Text-based design files:
──────────────────────────────

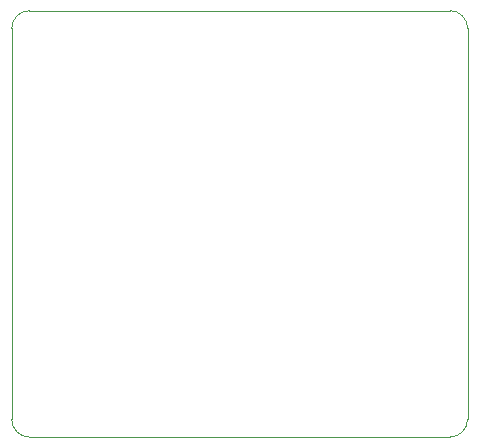
<source format=gm1>
G04 #@! TF.GenerationSoftware,KiCad,Pcbnew,9.0.0*
G04 #@! TF.CreationDate,2025-08-24T13:43:37+02:00*
G04 #@! TF.ProjectId,Rivian-A,52697669-616e-42d4-912e-6b696361645f,rev?*
G04 #@! TF.SameCoordinates,Original*
G04 #@! TF.FileFunction,Profile,NP*
%FSLAX46Y46*%
G04 Gerber Fmt 4.6, Leading zero omitted, Abs format (unit mm)*
G04 Created by KiCad (PCBNEW 9.0.0) date 2025-08-24 13:43:37*
%MOMM*%
%LPD*%
G01*
G04 APERTURE LIST*
G04 #@! TA.AperFunction,Profile*
%ADD10C,0.050000*%
G04 #@! TD*
G04 APERTURE END LIST*
D10*
X155000000Y-70300000D02*
G75*
G02*
X156500000Y-71800000I0J-1500000D01*
G01*
X156500000Y-104900000D02*
G75*
G02*
X155000000Y-106400000I-1500000J0D01*
G01*
X117900000Y-71800000D02*
G75*
G02*
X119400000Y-70300000I1500000J0D01*
G01*
X119400000Y-106400000D02*
G75*
G02*
X117900000Y-104900000I0J1500000D01*
G01*
X156500000Y-71800000D02*
X156500000Y-104900000D01*
X119400000Y-70300000D02*
X155000000Y-70300000D01*
X155000000Y-106400000D02*
X119400000Y-106400000D01*
X117900000Y-104900000D02*
X117900000Y-71800000D01*
M02*

</source>
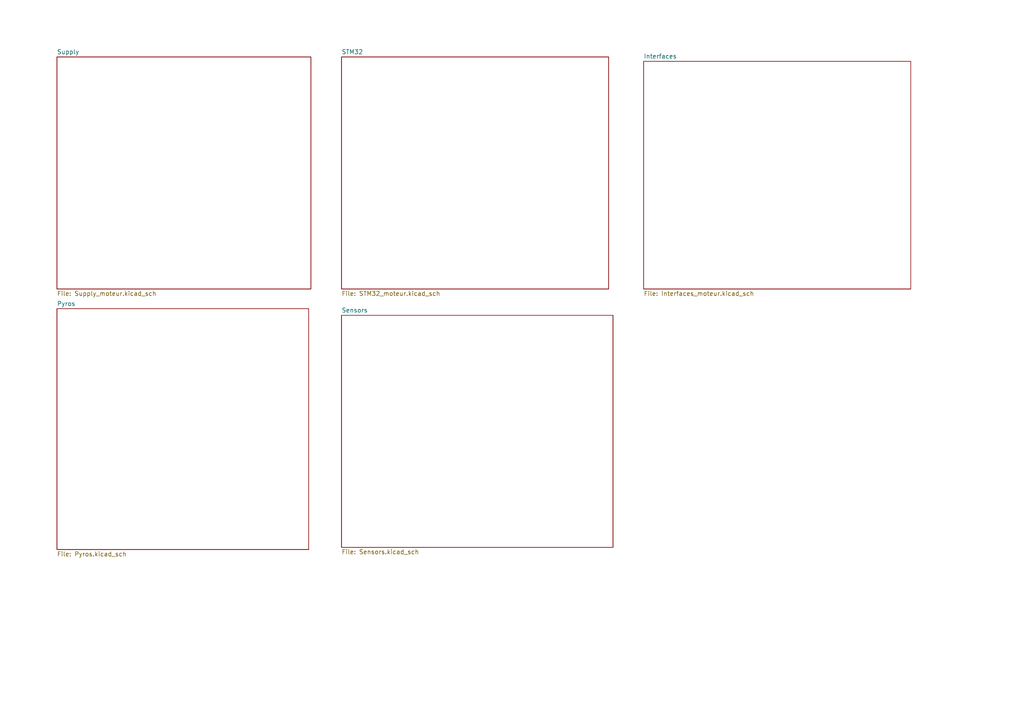
<source format=kicad_sch>
(kicad_sch
	(version 20250114)
	(generator "eeschema")
	(generator_version "9.0")
	(uuid "b0d87684-7b1c-41d8-8358-755aa327573e")
	(paper "A4")
	(lib_symbols)
	(sheet
		(at 16.51 89.535)
		(size 73.025 69.85)
		(exclude_from_sim no)
		(in_bom yes)
		(on_board yes)
		(dnp no)
		(fields_autoplaced yes)
		(stroke
			(width 0.1524)
			(type solid)
		)
		(fill
			(color 0 0 0 0.0000)
		)
		(uuid "1c3f73a9-ace7-4654-9081-04f4c5cd0c08")
		(property "Sheetname" "Pyros"
			(at 16.51 88.8234 0)
			(effects
				(font
					(size 1.27 1.27)
				)
				(justify left bottom)
			)
		)
		(property "Sheetfile" "Pyros.kicad_sch"
			(at 16.51 159.9696 0)
			(effects
				(font
					(size 1.27 1.27)
				)
				(justify left top)
			)
		)
		(instances
			(project "PCB_moteur"
				(path "/b0d87684-7b1c-41d8-8358-755aa327573e"
					(page "5")
				)
			)
		)
	)
	(sheet
		(at 99.06 16.51)
		(size 77.47 67.31)
		(exclude_from_sim no)
		(in_bom yes)
		(on_board yes)
		(dnp no)
		(fields_autoplaced yes)
		(stroke
			(width 0.1524)
			(type solid)
		)
		(fill
			(color 0 0 0 0.0000)
		)
		(uuid "753d1783-c2f5-4012-bbb8-3f4eadf066f6")
		(property "Sheetname" "STM32"
			(at 99.06 15.7984 0)
			(effects
				(font
					(size 1.27 1.27)
				)
				(justify left bottom)
			)
		)
		(property "Sheetfile" "STM32_moteur.kicad_sch"
			(at 99.06 84.4046 0)
			(effects
				(font
					(size 1.27 1.27)
				)
				(justify left top)
			)
		)
		(instances
			(project "PCB_moteur"
				(path "/b0d87684-7b1c-41d8-8358-755aa327573e"
					(page "3")
				)
			)
		)
	)
	(sheet
		(at 16.51 16.51)
		(size 73.66 67.31)
		(exclude_from_sim no)
		(in_bom yes)
		(on_board yes)
		(dnp no)
		(fields_autoplaced yes)
		(stroke
			(width 0.1524)
			(type solid)
		)
		(fill
			(color 0 0 0 0.0000)
		)
		(uuid "92d1df5d-a307-4eea-a65c-ade4cb0ad548")
		(property "Sheetname" "Supply"
			(at 16.51 15.7984 0)
			(effects
				(font
					(size 1.27 1.27)
				)
				(justify left bottom)
			)
		)
		(property "Sheetfile" "Supply_moteur.kicad_sch"
			(at 16.51 84.4046 0)
			(effects
				(font
					(size 1.27 1.27)
				)
				(justify left top)
			)
		)
		(instances
			(project "PCB_moteur"
				(path "/b0d87684-7b1c-41d8-8358-755aa327573e"
					(page "2")
				)
			)
		)
	)
	(sheet
		(at 186.69 17.78)
		(size 77.47 66.04)
		(exclude_from_sim no)
		(in_bom yes)
		(on_board yes)
		(dnp no)
		(fields_autoplaced yes)
		(stroke
			(width 0.1524)
			(type solid)
		)
		(fill
			(color 0 0 0 0.0000)
		)
		(uuid "a8ed0c04-b51e-4eec-84d1-0b2303d57d27")
		(property "Sheetname" "Interfaces"
			(at 186.69 17.0684 0)
			(effects
				(font
					(size 1.27 1.27)
				)
				(justify left bottom)
			)
		)
		(property "Sheetfile" "Interfaces_moteur.kicad_sch"
			(at 186.69 84.4046 0)
			(effects
				(font
					(size 1.27 1.27)
				)
				(justify left top)
			)
		)
		(instances
			(project "PCB_moteur"
				(path "/b0d87684-7b1c-41d8-8358-755aa327573e"
					(page "4")
				)
			)
		)
	)
	(sheet
		(at 99.06 91.44)
		(size 78.74 67.31)
		(exclude_from_sim no)
		(in_bom yes)
		(on_board yes)
		(dnp no)
		(fields_autoplaced yes)
		(stroke
			(width 0.1524)
			(type solid)
		)
		(fill
			(color 0 0 0 0.0000)
		)
		(uuid "f31687d3-ca84-4d71-914a-32b6c2b363a9")
		(property "Sheetname" "Sensors"
			(at 99.06 90.7284 0)
			(effects
				(font
					(size 1.27 1.27)
				)
				(justify left bottom)
			)
		)
		(property "Sheetfile" "Sensors.kicad_sch"
			(at 99.06 159.3346 0)
			(effects
				(font
					(size 1.27 1.27)
				)
				(justify left top)
			)
		)
		(instances
			(project "PCB_moteur"
				(path "/b0d87684-7b1c-41d8-8358-755aa327573e"
					(page "6")
				)
			)
		)
	)
	(sheet_instances
		(path "/"
			(page "1")
		)
	)
	(embedded_fonts no)
)

</source>
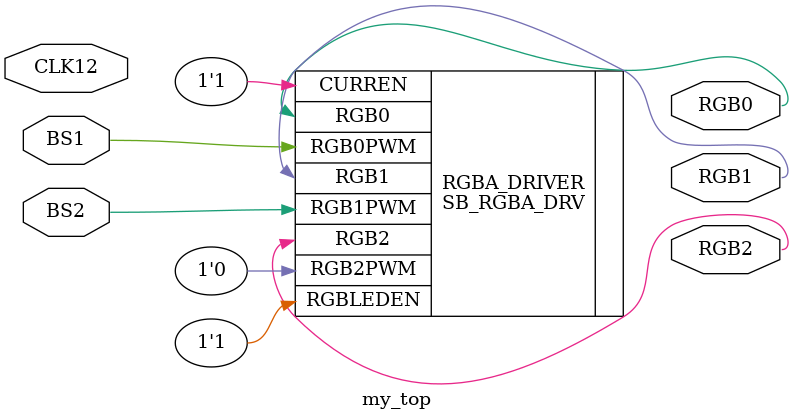
<source format=v>
/*
 *	(C) 2022 J. R. Sharp
 *
 *	Top level for ulx3s board
 *
 *	See LICENSE.txt for software license
 */

//`define TEST_GENERATOR

module my_top (
	input	CLK12,

	input BS1,
	input BS2,
	
	output RGB0,
	output RGB1,
	output RGB2
);

wire clk;

SB_RGBA_DRV RGBA_DRIVER (
  .CURREN(1'b1),
  .RGBLEDEN(1'b1),
  .RGB0PWM(BS1),
  .RGB1PWM(BS2),
  .RGB2PWM(1'b0),
  .RGB0(RGB0),
  .RGB1(RGB1),
  .RGB2(RGB2)
);

defparam RGBA_DRIVER.CURRENT_MODE = "0b1";
defparam RGBA_DRIVER.RGB0_CURRENT = "0b000111";
defparam RGBA_DRIVER.RGB1_CURRENT = "0b000111";
defparam RGBA_DRIVER.RGB2_CURRENT = "0b000111";

endmodule

</source>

──────────────────────────────

> **Task requirements**: If a line contains the word "LIST", it counts; say how many such lines the records hold, and give only that number.

> **Your response**: 2